MisterWhiplash I wish I couldn't recommend Black Angel, but as it stands it's a passable film-noir that happens to contain some moments of good suspense. This comes, frankly, after the first expectation has been passed aside (to put it this way, if you introduce the gun in act 1, as the director does here with Peter Lorre, you expect by act 5 it'll go off in a BIG way, which it does not here for sure) and we're left with something else that is even more expected. One does hope that things might turn out not so great, actually, to make it more dramatically horrific and worthy of the dark tones of the style and definite noirish characteristics of the lighting.
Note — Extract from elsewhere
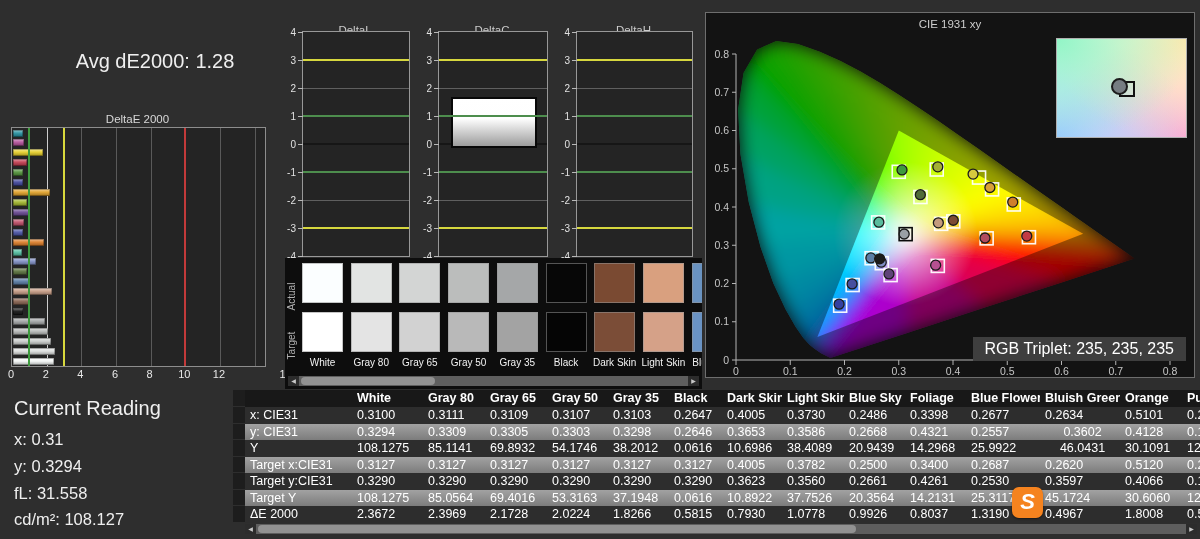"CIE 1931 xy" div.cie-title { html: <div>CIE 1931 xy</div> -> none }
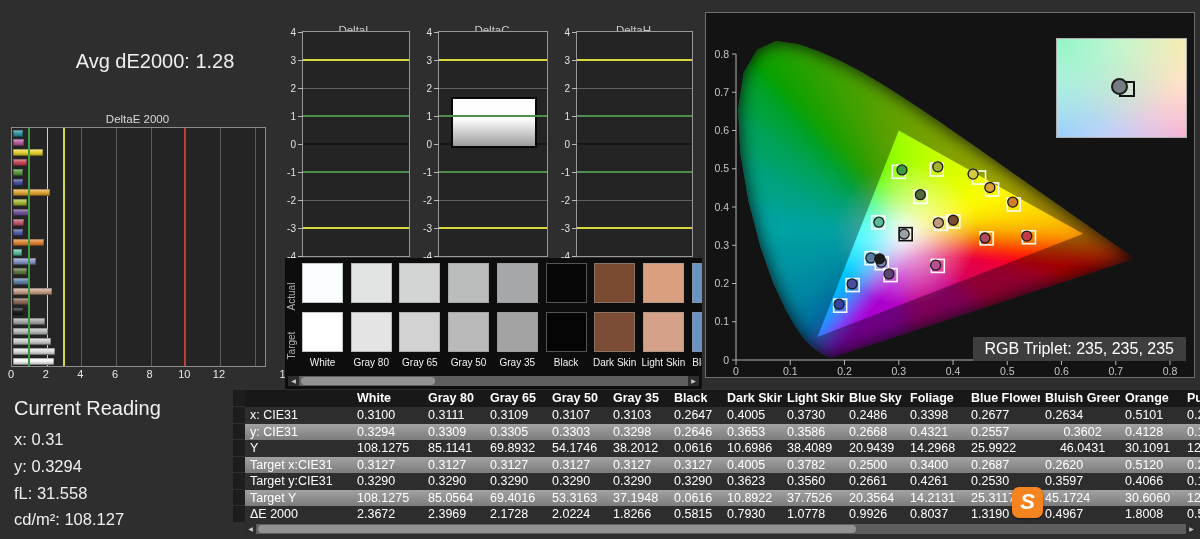"Max dE2000: 2.4" div.abs { html: none -> <div>Max dE2000: 2.4</div> }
While the actors, mostly Dan Duryea and for what he's worth in an underused role for Peter Lorre, do what they can, it kind of reverts back to what was in the Hayes code at the time, which was that justice must be served and the real criminals couldn't get away with the crime and yada yada.The source material from Cornell Woolrich supplied some good dialog and a mid-section involving the piano player and his singer (quite a team they make for all of five minutes), but I wonder if the material was much the same in the story as here. The ideas of guilt and repression come out differently here, which is the one plus, in that Duryea only comes off like a total sneaky little s*** in one scene (the one right before he goes to drink his head off a second time around), and makes the character almost sympathetic amid drunken hazes and horrible moments of violence. There's a lot going for Black Angel, but the director only realizes some of the possibilities and leaves the rest as B-movie fodder- not even a shot imitating that of Vidor's The Crowd or some interesting "hazy" camera-work can make this truly notable... just, not bad.